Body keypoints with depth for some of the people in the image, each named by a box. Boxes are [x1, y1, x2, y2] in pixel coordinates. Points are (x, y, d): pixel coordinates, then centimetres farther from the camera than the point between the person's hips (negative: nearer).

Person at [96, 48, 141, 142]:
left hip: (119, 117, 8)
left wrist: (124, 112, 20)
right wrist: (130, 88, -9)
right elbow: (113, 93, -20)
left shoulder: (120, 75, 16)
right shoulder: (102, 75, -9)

###

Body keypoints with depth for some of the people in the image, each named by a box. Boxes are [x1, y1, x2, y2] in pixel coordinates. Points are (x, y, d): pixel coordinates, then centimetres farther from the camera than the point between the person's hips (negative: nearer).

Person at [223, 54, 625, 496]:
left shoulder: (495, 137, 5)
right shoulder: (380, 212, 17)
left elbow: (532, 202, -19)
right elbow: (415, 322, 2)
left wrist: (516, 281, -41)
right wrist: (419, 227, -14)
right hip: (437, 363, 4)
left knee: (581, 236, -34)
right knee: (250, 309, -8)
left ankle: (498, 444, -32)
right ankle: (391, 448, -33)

###

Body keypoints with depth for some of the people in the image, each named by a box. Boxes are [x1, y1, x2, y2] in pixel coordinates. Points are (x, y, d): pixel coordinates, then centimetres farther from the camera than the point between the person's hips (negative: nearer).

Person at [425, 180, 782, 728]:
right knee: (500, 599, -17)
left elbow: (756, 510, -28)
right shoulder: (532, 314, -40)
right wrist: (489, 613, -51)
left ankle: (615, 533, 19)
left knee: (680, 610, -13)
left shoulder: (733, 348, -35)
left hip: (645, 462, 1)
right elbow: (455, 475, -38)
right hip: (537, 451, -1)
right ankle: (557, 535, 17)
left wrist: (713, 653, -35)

###

■ What the task asks: The lines above from the one with "left elbow: (756, 510, -28)" through the one with "left wrist: (713, 653, -35)" are to be duplicated exactly, ends included, with nothing added.

■ Result:
left elbow: (756, 510, -28)
right shoulder: (532, 314, -40)
right wrist: (489, 613, -51)
left ankle: (615, 533, 19)
left knee: (680, 610, -13)
left shoulder: (733, 348, -35)
left hip: (645, 462, 1)
right elbow: (455, 475, -38)
right hip: (537, 451, -1)
right ankle: (557, 535, 17)
left wrist: (713, 653, -35)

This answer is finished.